Vor der Sommerpause hatte es dazu Gespräche zwischen Kanzleramtschef Peter Altmaier (CDU) und Grünen-Vertretern aus den Ländern gegeben. Doch bislang liegt dem Vernehmen nach immer noch kein konkretes Angebot vor, an welcher Stelle die Bundesregierung zu Zugeständnissen bereit ist.

Kaum wirtschaftliche Perspektiven für Roma

Die Änderung der Asylregelung bezogen auf Serbien könnte in Deutschland einiges verändern. So stammt die größte Gruppe der Flüchtlinge, knapp 15 600, zwar aus Syrien, doch darauf folgen an zweiter Stelle knapp 10 300 Antragsteller aus Serbien. Diese beiden Herkunftsländer machen zugleich deutlich, welche Hintergründe der wachsende Zustrom von Flüchtlingen in Deutschland hat. Da sind einerseits die akuten Krisenherde rund um Europa, wo Hunderttausende ums nackte Überleben kämpfen.

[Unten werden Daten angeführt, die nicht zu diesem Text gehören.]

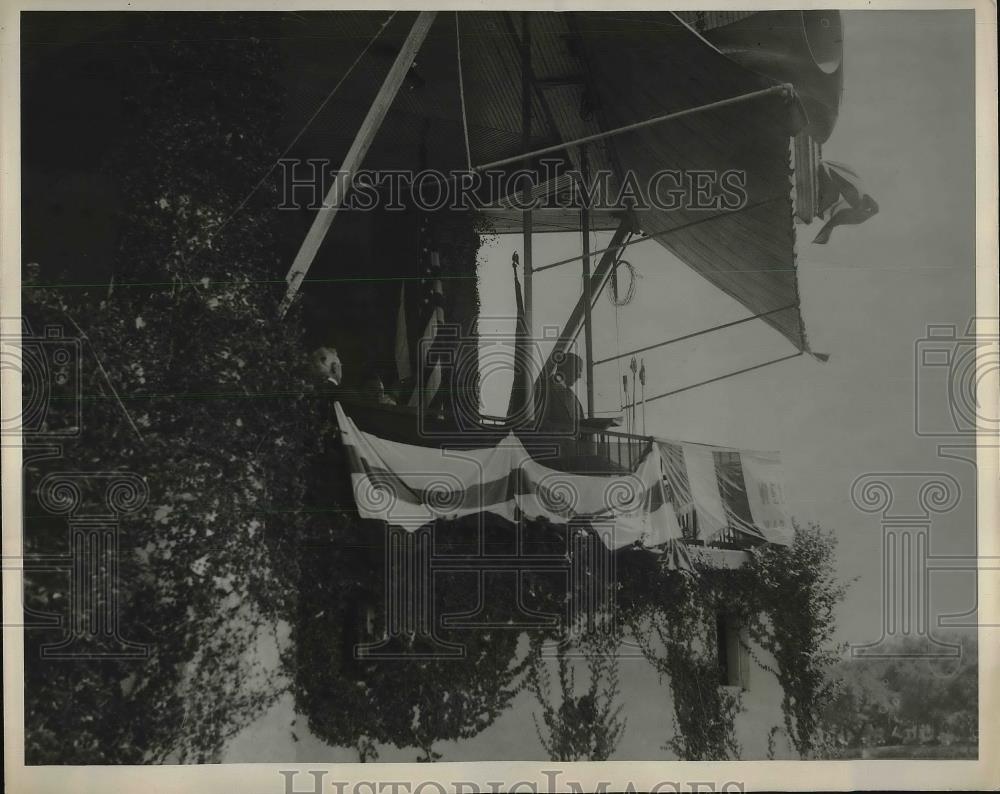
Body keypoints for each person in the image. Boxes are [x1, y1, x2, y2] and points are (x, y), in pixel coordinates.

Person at [537, 352, 585, 433]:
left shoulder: (574, 398)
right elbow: (540, 423)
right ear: (567, 368)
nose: (580, 376)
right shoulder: (544, 388)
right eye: (578, 370)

Und da ist der Balkan, den vor allem Roma in Richtung Westen verlassen, weil sie in ihren Herkunftsländern diskriminiert werden und dort kaum eine wirtschaftliche Perspektive haben. Ihre Anträge auf Asyl werden allerdings schon jetzt fast zu 100 Prozent abgelehnt – denn auch wenn ihre Lebensbedingungen auf dem Balkan schlecht sind, verfolgt werden sie nicht. Das ist aber Voraussetzung für ein Asyl in Deutschland.

Zusätzlich nimmt Deutschland in Absprache mit seinen europäischen Partnern aus humanitären Gründen Flüchtlingskontingente aus bestimmten Bürgerkriegsregionen auf, so wie derzeit aus Syrien.

Seit dem vergangenen Monat kommen nun außerdem vermehrt Flüchtlinge aus dem Irak und aus Nigeria, wo Islamisten auf dem Vormarsch sind und einen brutalen Krieg auch gegen die Zivilbevölkerung führen. Die meisten Flüchtlinge aus diesen aktuellen Kriegsgebieten bleiben allerdings in der Region. So hat allein der Libanon nach Angaben des Flüchtlingshilfswerks der Vereinten Nationen (UNHCR) mehr als 860 000 überwiegend syrische Flüchtlinge im Land, bei einer Bevölkerungszahl von nur 4,5 Millionen Menschen. Jordanien und die Türkei haben jeweils mehr als 600 000 Flüchtlinge aus Syrien aufgenommen, und selbst der Irak, in dem inzwischen ebenfalls ein Krieg tobt, muss hunderttausende Flüchtlinge aus dem Nachbarland versorgen.

Deutschland ist derweil noch weit von den Aufnahmerekorden der 90er Jahre – nach dem Zusammenbruch der Sowjetunion und während der Balkankriege – entfernt. Den Höhenpunkt markierte das Jahr 1992 mit mehr als 440000 Neuankömmlingen.